◆ **TEXTE FOURNI**:
● ● ●

L’unité des travailleurs est essentielle pour lutter contre la menace de guerre
Des tremblements de terre politiques et économiques se préparent à l’échelle mondiale alors que les forces de l’impérialisme américain et chinois passent d’un état de coopération à une concurrence ouverte. Alors que ces forces entrent en collision, l’onde de choc se propage dans le monde entier et désorganise, perturbe et réorganise les relations entre différentes puissances impérialistes. L’épicentre de cette perturbation est actuellement l’Ukraine.
Par Социалистическая Aльтернатива (Sotsialisticheskaya Alternativa, ASI-Russie)
Bien que les deux parties affirment ne pas vouloir de conflit, les impérialismes américain et russe s’affrontent, attisant la folie guerrière à un tel point que la loi des conséquences involontaires pourrait déclencher une guerre chaude, dont l’ampleur potentielle n’aura pas été vue en Europe depuis la Seconde Guerre mondiale. Au milieu de tout cela, le peuple ukrainien est traité comme un pion, son destin étant décidé par des forces indépendantes de sa volonté. Ce sont les travailleurs et les pauvres d’Ukraine, et des pays impérialistes qui perdront leurs vies, leurs maisons et leurs moyens de subsistance en conséquence de cette guerre inutile.

● ● ●

◆ **DONNÉES**:
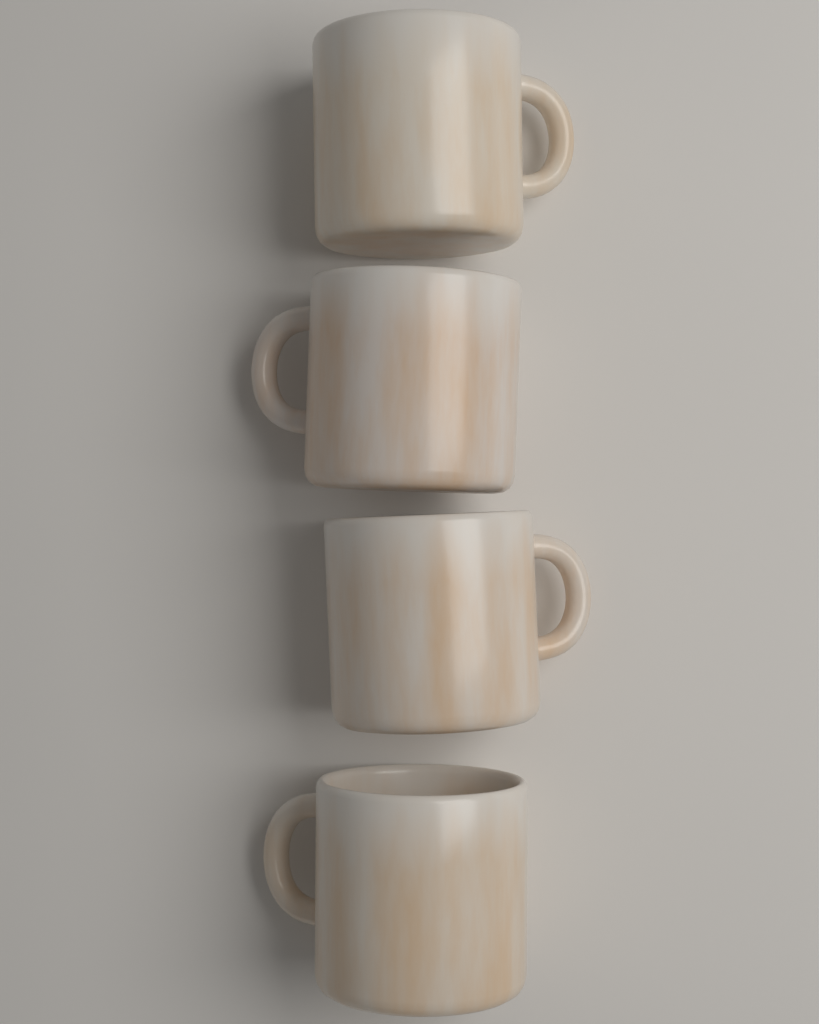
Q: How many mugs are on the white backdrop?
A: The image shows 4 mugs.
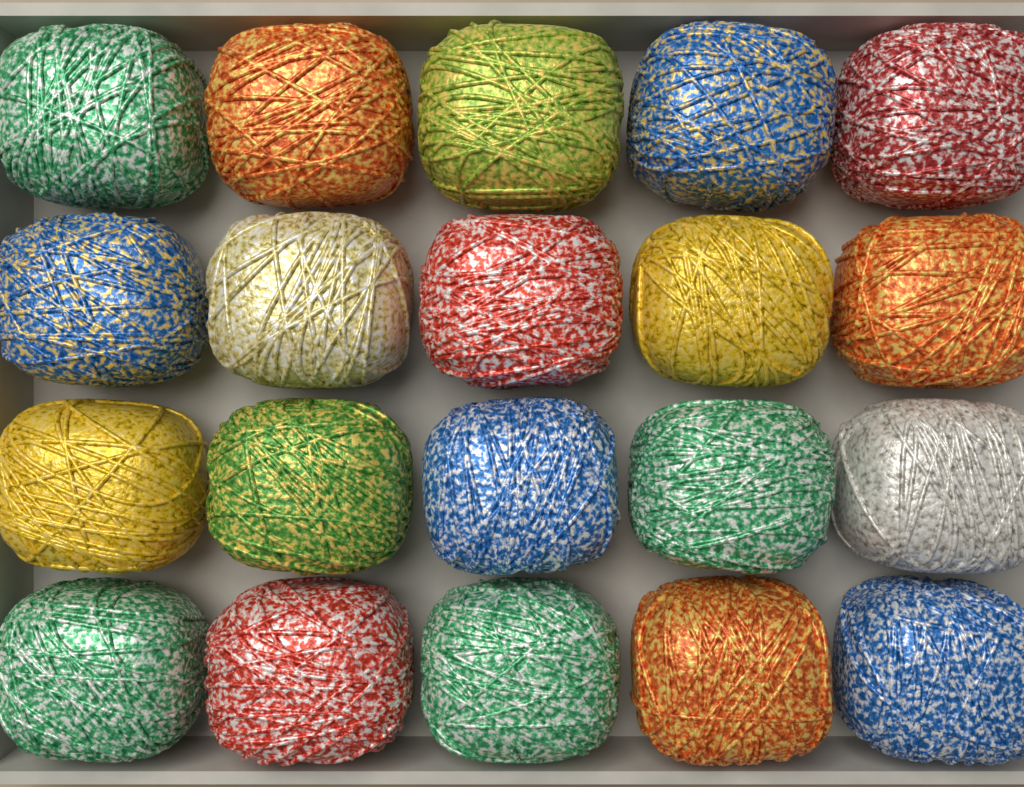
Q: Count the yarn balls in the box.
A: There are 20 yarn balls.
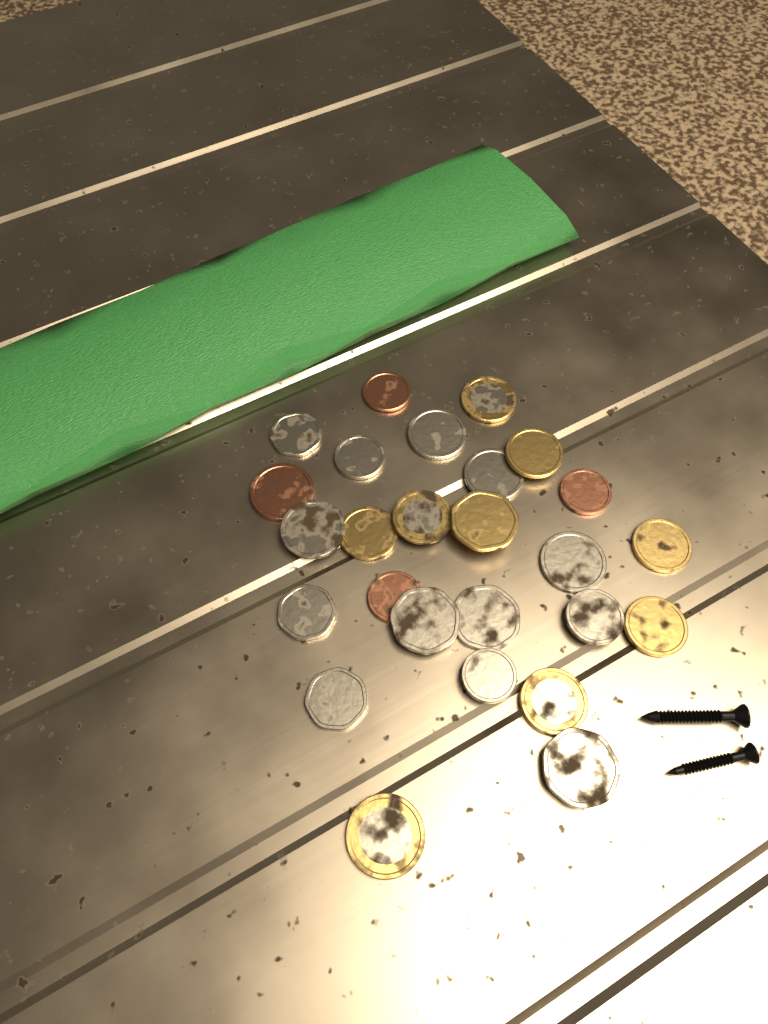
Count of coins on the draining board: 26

● ● ●

◆ **CONSIGNES**:
[a] D'après le texte sur la menace de guerre, quel pays est actuellement l'épicentre de la perturbation ?
[b] Recopie le passage du texte sur la menace de guerre qui commence par « Par Социалистическая Aльтернатива » et se poursuit jusqu'à « cette guerre inutile. ». Remplace « pion » par « jouet ».
[c] Écris la suite du texte sur la menace de guerre en Ukraine à partir de sa dernière phrase.

◆ **CORRIGÉ**:
[a] L'Ukraine.

[b]
Par Социалистическая Aльтернатива (Sotsialisticheskaya Alternativa, ASI-Russie)
Bien que les deux parties affirment ne pas vouloir de conflit, les impérialismes américain et russe s’affrontent, attisant la folie guerrière à un tel point que la loi des conséquences involontaires pourrait déclencher une guerre chaude, dont l’ampleur potentielle n’aura pas été vue en Europe depuis la Seconde Guerre mondiale. Au milieu de tout cela, le peuple ukrainien est traité comme un jouet, son destin étant décidé par des forces indépendantes de sa volonté. Ce sont les travailleurs et les pauvres d’Ukraine, et des pays impérialistes qui perdront leurs vies, leurs maisons et leurs moyens de subsistance en conséquence de cette guerre inutile.

[c]
Alternative Socialiste Internationale (ASI, dont le PSL/LSP est la section belge) s’oppose totalement aux plans des vautours impérialistes et appelle à la construction d’un mouvement anti-guerre de masse reposant sur la solidarité entre travailleurs d’Ukraine, des Etats-Unis et de Russie.
En Ukraine, les bellicistes soulignent que l’invasion est imminente. L’ancien chef des forces spéciales ukrainiennes, Sergey Krivonos, a affirmé à la télévision centrale que des plans sont en cours d’élaboration pour faire venir des milliers de parachutistes russes dans les aéroports autour de Kiev afin de s’emparer de la ville. L’ancien président Porochenko estime que l’attaque consistera en des missiles balistiques “Iskander” tirés depuis la mer et au-delà de la frontière pour détruire les principaux actifs ukrainiens. Le président Zelensky voit les envahisseurs faire entrer les chars par Kharkov. Des témoins oculaires rapportent que les aéroports de fret ukrainiens connaissent une augmentation massive des vols, tandis que dans les parcs des villes, des forces volontaires sont entraînées au combat.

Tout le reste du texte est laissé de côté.